» **Work instructions**: Check each line of the entries. Copy the ones that contain the string "over".

Available data START

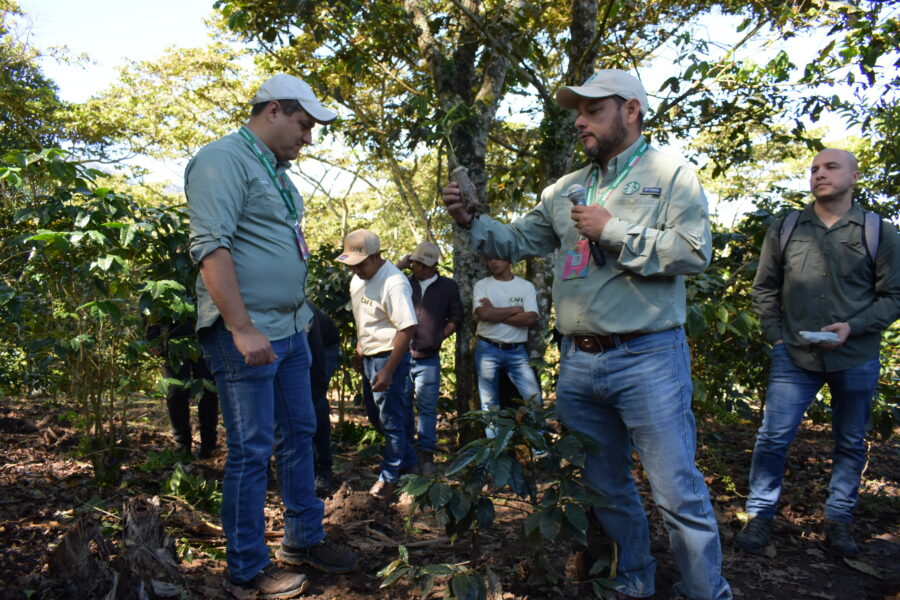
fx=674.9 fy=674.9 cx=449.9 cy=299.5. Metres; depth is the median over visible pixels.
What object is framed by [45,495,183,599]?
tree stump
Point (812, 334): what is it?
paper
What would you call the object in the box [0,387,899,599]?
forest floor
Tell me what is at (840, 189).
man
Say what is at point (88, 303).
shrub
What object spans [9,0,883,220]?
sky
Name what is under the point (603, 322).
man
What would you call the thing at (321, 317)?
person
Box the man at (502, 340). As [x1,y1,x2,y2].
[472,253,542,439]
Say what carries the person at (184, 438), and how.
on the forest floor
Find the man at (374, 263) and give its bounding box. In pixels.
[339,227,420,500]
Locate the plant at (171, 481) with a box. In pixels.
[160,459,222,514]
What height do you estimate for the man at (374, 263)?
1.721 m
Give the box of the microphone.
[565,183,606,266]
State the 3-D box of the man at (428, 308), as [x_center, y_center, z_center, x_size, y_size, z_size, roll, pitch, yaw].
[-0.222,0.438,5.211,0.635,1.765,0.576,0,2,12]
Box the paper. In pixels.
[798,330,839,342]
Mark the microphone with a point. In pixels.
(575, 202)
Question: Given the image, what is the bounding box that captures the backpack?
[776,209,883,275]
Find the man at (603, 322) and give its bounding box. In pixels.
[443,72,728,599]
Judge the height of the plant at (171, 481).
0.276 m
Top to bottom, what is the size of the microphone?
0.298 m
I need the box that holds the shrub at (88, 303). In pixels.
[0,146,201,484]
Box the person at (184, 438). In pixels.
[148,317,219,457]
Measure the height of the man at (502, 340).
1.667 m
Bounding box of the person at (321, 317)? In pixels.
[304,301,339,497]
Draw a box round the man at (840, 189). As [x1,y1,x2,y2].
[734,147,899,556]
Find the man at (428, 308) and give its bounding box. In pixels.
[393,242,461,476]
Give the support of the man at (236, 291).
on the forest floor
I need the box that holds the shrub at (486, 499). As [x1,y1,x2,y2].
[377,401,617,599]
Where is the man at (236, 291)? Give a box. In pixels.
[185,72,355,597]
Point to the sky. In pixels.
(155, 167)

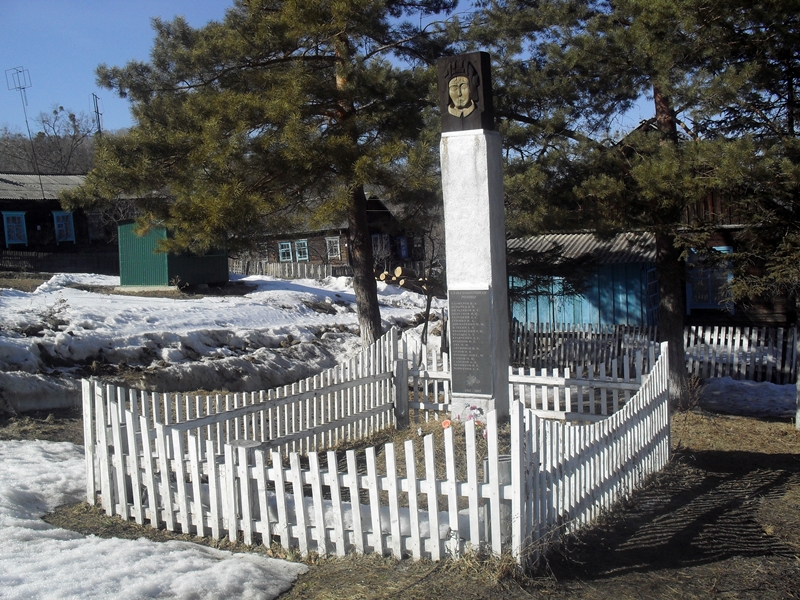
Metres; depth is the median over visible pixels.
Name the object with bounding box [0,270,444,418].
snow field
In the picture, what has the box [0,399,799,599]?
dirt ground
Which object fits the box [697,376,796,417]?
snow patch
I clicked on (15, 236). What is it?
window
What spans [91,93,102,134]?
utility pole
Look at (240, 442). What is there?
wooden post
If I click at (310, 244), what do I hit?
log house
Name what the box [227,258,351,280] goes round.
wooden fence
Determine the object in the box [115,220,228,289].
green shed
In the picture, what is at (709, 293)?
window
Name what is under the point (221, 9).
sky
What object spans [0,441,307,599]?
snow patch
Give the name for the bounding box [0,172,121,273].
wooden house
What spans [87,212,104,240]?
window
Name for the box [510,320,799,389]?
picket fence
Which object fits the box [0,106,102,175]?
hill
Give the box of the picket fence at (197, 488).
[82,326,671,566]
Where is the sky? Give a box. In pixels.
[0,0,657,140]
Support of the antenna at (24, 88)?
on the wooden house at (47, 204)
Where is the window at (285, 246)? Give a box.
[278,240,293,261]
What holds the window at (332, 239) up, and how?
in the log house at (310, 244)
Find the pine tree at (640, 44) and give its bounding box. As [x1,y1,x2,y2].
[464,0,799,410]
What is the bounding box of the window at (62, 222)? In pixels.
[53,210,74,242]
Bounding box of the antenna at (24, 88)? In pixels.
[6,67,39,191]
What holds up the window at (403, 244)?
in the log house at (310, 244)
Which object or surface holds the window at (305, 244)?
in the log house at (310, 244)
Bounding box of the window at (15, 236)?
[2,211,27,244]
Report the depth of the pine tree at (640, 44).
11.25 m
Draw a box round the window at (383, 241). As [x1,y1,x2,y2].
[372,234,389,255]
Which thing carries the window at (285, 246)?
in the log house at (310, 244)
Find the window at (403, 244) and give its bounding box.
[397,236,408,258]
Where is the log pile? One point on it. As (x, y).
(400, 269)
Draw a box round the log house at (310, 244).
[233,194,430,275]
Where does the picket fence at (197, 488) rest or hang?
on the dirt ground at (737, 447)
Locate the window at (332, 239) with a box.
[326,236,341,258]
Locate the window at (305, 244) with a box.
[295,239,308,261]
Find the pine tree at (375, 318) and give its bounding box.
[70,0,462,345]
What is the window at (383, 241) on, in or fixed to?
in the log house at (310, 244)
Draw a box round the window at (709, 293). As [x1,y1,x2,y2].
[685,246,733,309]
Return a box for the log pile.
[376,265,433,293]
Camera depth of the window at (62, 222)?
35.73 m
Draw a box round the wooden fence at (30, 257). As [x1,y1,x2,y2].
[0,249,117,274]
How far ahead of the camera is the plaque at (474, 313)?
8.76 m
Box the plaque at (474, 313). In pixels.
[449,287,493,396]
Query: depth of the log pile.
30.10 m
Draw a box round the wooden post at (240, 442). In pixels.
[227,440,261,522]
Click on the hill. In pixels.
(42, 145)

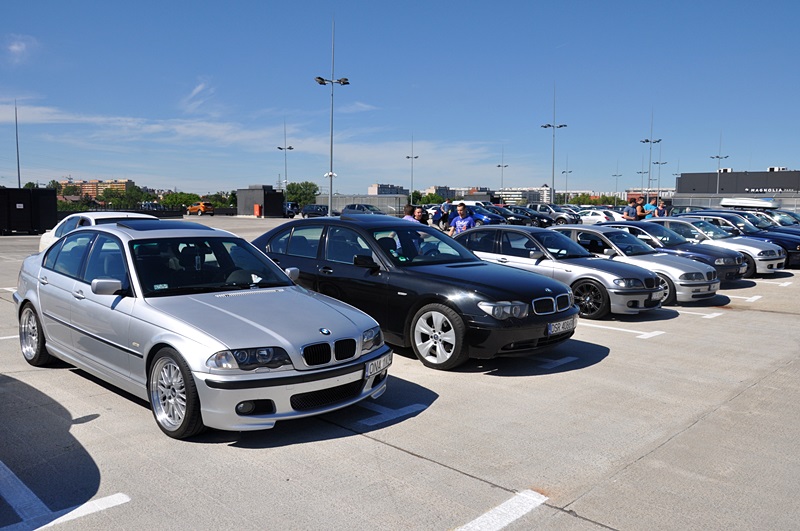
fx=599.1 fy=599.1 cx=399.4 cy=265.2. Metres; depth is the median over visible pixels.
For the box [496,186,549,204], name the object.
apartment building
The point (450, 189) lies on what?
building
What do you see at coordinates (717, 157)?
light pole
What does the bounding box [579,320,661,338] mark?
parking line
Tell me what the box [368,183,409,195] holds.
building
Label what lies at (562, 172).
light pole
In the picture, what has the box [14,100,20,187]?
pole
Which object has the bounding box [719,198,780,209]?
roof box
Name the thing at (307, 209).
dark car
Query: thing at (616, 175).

Available data END
Available data START

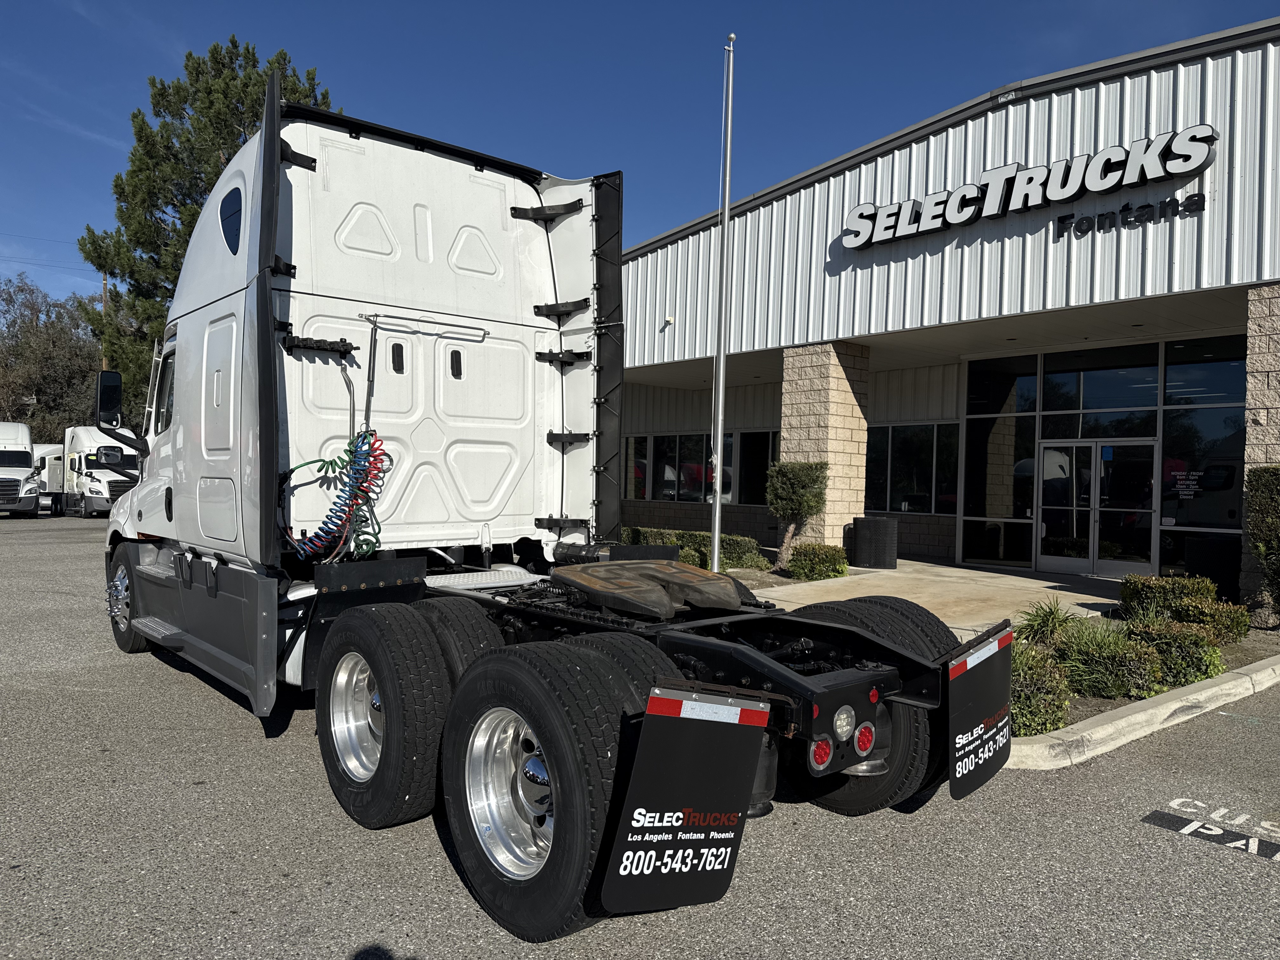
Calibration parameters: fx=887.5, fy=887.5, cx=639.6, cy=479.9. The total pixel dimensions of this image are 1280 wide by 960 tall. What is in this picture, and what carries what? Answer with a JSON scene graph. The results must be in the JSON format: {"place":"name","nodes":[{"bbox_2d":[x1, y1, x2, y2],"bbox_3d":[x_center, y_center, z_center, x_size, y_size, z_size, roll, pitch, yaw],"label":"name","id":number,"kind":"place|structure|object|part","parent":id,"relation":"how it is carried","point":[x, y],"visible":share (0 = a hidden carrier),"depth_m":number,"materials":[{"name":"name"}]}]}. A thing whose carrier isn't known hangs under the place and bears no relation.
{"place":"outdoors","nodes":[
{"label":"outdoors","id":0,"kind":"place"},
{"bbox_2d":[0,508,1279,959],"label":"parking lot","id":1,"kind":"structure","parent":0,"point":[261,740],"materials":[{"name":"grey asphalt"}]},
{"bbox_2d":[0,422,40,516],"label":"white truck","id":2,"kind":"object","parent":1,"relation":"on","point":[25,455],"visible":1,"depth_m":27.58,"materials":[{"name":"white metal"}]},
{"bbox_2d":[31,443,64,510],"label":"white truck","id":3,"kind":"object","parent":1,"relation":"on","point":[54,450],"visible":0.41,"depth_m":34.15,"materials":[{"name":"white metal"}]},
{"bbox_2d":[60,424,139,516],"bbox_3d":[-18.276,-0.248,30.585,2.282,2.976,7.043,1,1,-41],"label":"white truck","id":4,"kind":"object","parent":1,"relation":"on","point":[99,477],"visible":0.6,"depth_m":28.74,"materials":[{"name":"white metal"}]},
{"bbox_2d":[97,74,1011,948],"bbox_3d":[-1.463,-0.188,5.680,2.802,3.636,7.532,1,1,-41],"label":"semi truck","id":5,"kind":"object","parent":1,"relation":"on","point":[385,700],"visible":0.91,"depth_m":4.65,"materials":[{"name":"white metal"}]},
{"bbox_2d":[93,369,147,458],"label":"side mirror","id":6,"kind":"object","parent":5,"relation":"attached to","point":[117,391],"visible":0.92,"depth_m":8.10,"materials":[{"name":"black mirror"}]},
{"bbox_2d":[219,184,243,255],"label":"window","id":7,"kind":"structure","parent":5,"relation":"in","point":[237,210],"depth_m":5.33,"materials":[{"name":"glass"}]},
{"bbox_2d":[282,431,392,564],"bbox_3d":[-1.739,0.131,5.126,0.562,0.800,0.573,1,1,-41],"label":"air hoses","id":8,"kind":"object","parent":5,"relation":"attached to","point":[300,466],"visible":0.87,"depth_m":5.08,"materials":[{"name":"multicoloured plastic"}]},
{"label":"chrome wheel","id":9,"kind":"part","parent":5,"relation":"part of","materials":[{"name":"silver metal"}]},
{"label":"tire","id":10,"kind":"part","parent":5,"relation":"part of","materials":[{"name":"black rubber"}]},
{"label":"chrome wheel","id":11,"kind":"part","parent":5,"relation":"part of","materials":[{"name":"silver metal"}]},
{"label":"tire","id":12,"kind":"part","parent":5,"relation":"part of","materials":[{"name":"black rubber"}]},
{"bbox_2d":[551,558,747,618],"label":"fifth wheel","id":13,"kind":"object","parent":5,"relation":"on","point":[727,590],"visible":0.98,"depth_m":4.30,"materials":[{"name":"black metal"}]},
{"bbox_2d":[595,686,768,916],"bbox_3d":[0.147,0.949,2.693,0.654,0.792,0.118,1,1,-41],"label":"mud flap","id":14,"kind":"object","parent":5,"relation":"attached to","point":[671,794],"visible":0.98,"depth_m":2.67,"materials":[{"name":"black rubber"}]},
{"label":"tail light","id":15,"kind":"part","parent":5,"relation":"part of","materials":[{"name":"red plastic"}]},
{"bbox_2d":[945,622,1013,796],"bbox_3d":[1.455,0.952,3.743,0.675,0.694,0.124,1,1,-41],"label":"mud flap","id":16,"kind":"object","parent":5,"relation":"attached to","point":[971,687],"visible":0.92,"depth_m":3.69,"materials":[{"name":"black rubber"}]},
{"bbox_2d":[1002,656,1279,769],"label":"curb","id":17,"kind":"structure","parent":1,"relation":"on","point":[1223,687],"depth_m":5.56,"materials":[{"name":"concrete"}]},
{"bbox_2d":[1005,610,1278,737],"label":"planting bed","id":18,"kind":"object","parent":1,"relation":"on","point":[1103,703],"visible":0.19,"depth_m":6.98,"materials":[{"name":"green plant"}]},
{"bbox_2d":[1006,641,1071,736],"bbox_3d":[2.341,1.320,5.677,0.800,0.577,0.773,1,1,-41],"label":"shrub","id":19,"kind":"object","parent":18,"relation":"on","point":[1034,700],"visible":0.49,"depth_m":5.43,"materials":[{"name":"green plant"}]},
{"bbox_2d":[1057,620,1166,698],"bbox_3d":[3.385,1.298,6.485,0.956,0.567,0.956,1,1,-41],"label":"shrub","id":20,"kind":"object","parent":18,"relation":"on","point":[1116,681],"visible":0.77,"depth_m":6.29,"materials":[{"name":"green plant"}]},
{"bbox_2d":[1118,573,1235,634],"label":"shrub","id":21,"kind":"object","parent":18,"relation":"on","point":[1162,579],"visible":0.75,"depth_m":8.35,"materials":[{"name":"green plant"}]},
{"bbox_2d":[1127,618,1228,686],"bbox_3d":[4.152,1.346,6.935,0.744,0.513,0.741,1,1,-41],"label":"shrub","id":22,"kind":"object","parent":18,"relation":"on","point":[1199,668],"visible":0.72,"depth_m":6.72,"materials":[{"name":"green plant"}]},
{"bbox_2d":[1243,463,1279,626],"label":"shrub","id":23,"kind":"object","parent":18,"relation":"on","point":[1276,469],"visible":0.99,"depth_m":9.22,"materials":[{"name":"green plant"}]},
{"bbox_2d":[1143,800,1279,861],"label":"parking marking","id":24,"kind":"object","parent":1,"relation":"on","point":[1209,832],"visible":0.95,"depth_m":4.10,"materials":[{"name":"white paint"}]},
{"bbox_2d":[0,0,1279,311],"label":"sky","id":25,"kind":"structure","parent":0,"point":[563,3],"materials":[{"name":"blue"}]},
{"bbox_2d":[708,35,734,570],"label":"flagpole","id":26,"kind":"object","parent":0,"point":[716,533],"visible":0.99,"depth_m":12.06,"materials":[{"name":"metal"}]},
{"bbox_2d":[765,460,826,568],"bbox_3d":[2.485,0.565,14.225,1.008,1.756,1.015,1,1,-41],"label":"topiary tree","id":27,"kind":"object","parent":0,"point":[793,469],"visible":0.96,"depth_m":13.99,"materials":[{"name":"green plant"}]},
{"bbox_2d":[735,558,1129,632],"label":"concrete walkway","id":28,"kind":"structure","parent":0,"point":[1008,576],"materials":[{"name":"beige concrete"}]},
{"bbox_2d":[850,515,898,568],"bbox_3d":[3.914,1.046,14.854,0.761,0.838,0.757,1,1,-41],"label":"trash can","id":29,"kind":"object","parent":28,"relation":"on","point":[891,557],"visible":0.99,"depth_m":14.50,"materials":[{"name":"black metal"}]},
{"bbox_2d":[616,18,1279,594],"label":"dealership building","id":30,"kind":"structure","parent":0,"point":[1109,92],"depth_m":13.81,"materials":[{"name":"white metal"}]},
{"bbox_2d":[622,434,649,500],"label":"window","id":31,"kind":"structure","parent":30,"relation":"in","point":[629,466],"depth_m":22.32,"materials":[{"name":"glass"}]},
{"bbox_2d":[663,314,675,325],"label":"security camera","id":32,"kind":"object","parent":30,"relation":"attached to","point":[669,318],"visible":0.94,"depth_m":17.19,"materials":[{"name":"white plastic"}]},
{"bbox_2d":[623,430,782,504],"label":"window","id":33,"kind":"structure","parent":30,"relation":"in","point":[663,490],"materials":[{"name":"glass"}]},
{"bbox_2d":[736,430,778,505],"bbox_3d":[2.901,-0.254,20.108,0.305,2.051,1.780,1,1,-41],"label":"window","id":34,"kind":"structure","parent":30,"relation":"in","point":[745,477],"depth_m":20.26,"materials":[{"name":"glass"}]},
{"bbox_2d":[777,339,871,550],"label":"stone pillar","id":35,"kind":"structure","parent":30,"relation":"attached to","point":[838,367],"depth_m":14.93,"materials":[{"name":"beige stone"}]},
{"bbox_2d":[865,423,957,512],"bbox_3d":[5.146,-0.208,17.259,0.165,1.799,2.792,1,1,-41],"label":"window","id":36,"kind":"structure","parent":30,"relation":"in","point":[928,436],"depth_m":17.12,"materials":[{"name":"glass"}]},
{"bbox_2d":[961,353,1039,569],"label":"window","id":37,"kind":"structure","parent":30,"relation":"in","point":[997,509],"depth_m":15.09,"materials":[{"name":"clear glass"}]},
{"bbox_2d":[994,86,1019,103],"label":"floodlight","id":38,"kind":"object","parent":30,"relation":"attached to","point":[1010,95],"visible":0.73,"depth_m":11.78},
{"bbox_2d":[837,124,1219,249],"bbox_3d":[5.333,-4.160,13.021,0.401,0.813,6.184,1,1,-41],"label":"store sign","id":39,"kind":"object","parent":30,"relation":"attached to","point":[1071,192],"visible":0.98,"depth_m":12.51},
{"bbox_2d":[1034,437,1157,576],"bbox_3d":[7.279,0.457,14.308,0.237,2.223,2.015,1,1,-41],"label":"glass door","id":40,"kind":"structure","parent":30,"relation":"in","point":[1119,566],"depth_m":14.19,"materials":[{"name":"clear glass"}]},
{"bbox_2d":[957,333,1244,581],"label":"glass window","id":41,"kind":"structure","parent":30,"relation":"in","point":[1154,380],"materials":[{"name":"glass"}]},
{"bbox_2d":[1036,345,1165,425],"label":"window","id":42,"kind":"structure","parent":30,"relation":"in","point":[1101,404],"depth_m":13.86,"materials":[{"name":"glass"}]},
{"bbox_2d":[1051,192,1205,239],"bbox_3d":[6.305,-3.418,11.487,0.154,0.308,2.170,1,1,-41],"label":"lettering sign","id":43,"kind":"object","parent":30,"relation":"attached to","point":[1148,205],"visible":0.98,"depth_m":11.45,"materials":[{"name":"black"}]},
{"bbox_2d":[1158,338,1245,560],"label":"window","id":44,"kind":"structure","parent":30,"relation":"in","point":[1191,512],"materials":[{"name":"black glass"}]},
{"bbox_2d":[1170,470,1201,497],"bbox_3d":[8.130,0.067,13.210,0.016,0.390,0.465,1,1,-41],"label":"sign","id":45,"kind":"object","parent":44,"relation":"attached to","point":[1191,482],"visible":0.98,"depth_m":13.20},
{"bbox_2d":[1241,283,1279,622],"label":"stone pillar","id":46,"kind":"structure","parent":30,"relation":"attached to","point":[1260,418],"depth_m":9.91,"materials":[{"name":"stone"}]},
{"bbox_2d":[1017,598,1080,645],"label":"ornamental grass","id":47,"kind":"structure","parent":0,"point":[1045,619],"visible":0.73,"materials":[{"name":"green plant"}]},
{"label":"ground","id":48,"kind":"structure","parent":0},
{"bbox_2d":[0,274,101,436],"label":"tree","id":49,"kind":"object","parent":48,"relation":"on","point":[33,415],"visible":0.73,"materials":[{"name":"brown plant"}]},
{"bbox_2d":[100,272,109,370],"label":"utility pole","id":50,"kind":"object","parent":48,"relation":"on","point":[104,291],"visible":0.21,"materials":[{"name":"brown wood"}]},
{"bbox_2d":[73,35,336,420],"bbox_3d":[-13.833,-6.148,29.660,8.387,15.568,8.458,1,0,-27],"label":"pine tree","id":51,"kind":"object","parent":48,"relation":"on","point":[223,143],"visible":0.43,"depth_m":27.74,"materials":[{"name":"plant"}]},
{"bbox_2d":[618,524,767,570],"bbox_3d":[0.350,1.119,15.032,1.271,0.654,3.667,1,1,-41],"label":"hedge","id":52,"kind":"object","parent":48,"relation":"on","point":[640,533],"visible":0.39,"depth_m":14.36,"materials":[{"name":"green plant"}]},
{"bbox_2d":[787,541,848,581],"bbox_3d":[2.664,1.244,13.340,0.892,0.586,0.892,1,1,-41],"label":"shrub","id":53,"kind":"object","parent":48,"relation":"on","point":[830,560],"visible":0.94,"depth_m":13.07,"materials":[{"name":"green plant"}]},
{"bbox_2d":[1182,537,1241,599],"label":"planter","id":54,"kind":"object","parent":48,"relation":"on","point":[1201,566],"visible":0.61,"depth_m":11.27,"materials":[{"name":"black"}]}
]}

Available data END

» **Written reply**:
fx=674.9 fy=674.9 cx=449.9 cy=299.5. Metres; depth is the median over visible pixels.
Metres; depth is the median over visible pixels.
fx=599.1 fy=599.1 cx=399.4 cy=265.2. Metres; depth is the median over visible pixels.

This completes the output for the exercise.